Kuh, Anton
KUH, ANTON
KUH, ANTON (1890–1941), German journalist and essayist. Coming from a Prague Jewish family of journalists – his grandfather David Kuh was the founder of the Tagesboten in Boehmen, his father, Emil Kuh, the chief of the Neue Wiener Tagblatt – Kuh began his career as a journalist in 1912. From then on, living in Vienna, Prague, and (after 1925) Berlin, he wrote more than 1,000 critical and satirical articles, essays, and reviews on cultural and political issues for many German papers such as the Prager Tagblatt (1912–37), Der Friede (1918–19), Das Tagebuch (1922–26), Die Stunde (1923–26), Der Querschnitt (1924–33), Die Weltbuehne (1928–32), Die Neue Weltbühne (1934–38), and, after emigrating to New York, Der Aufbau (1939–41). Some of his articles were collected in the volumes Von Goethe abwärts (1922), Der unsterbliche Oesterreicher (1931), and Physiognomik (1931), and more recently in Luftlinien (ed.

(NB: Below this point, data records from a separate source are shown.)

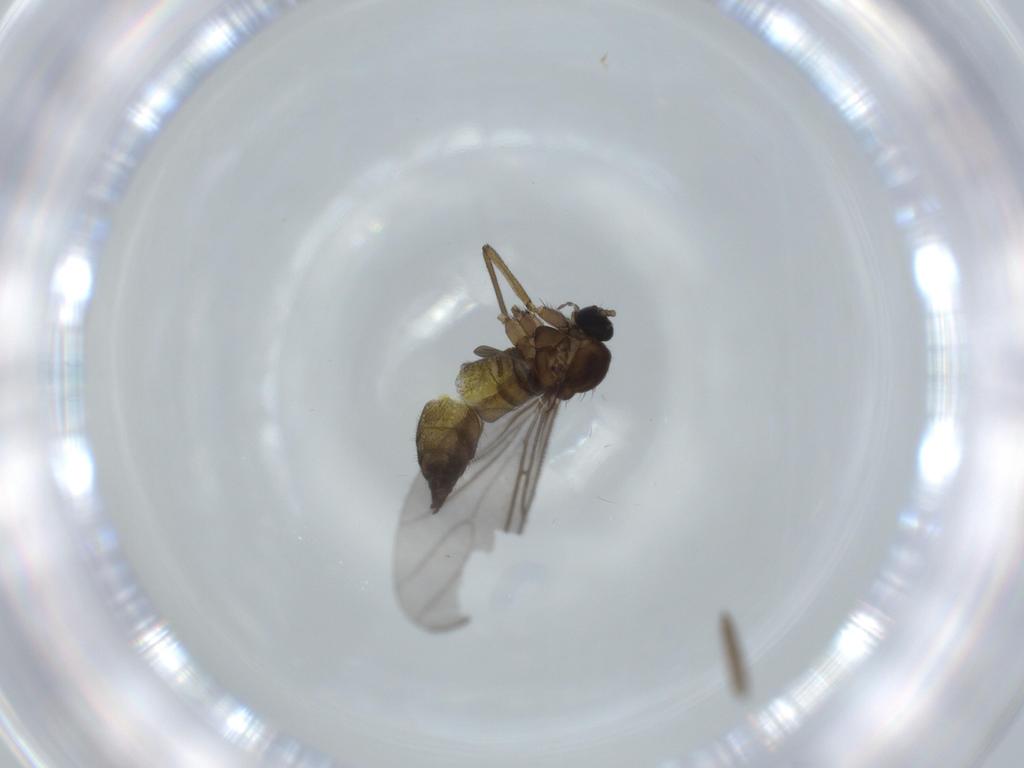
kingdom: Animalia
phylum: Arthropoda
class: Insecta
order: Diptera
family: Sciaridae
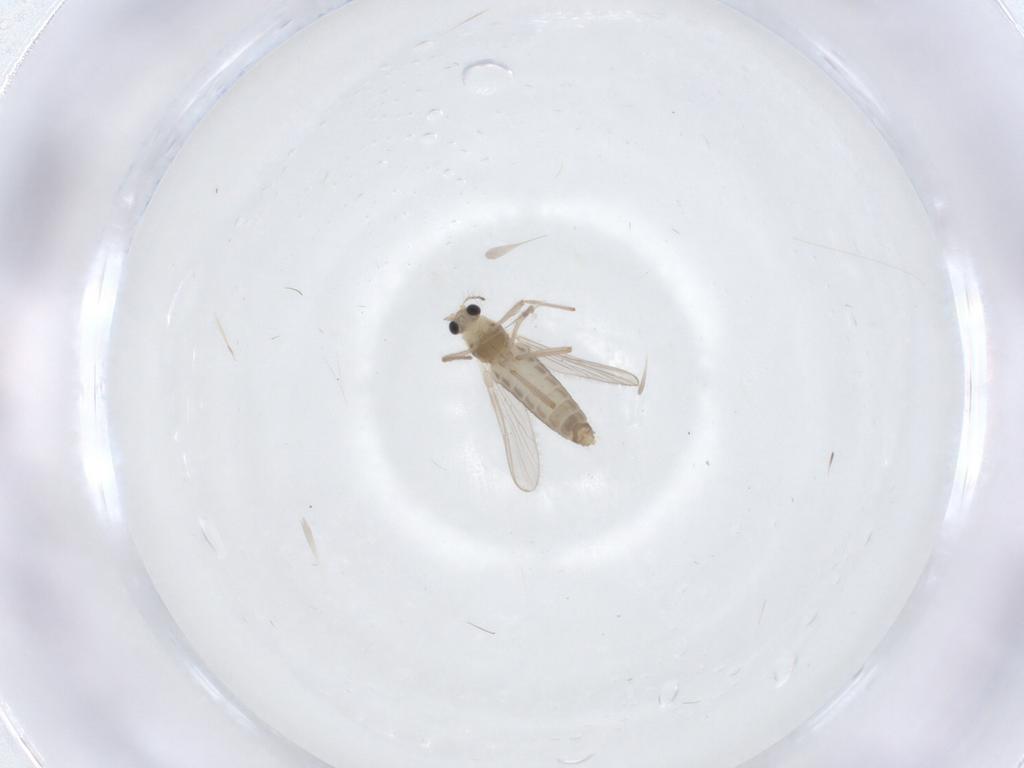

R.Greuner, 1981), Zeitgeist im Literatur-Café (ed. U. Lehner, 1983), and Sekundentriumph und Katzenjammer (ed. T. Krischke, 1994). Kuh also made himself known for his controversial contribution to the debate on Judaism in speeches, which he made between 1918 and 1920 in Prague, Bruenn, and Berlin (published under the title Juden und Deutsche, 1921). Criticizing at the same time assimilation and Zionism as ultimately non-Jewish concepts, Kuh defended the Diaspora as offering a free, non-bourgeois, and genuinely Jewish mode of existence. He negated the institutions of family, state, and religion, using arguments from the psychoanalyst Otto Gross and the anarchist Krapotkin as well as from Nietzsche and Boerne, a selection of whose writings he edited (Boerne der Zeitgenosse, 1922). Already attacked for Juden und Deutsche (among others by Max *Brod, Robert *Weltsch, Berthold Viertel, and Johannes Urzidil), Kuh was involved in another debate with Karl *Kraus, whom he criticized in a speech in October 1925 (published under the title Der Affe Zarathustras, 1925). In 1933, Kuh returned to Vienna, and in 1938 went to Prague and New York, writing mostly against the Nazi ideology until his death of a heart attack.
bibliography:
U. Lehner, in: J. Spalek (ed.), Deutschsprachige Exilliteratur seit 1933, vol. 4 (1994), 1019–49; A. Kilcher, Juden und Deutsche (2003), 7–65.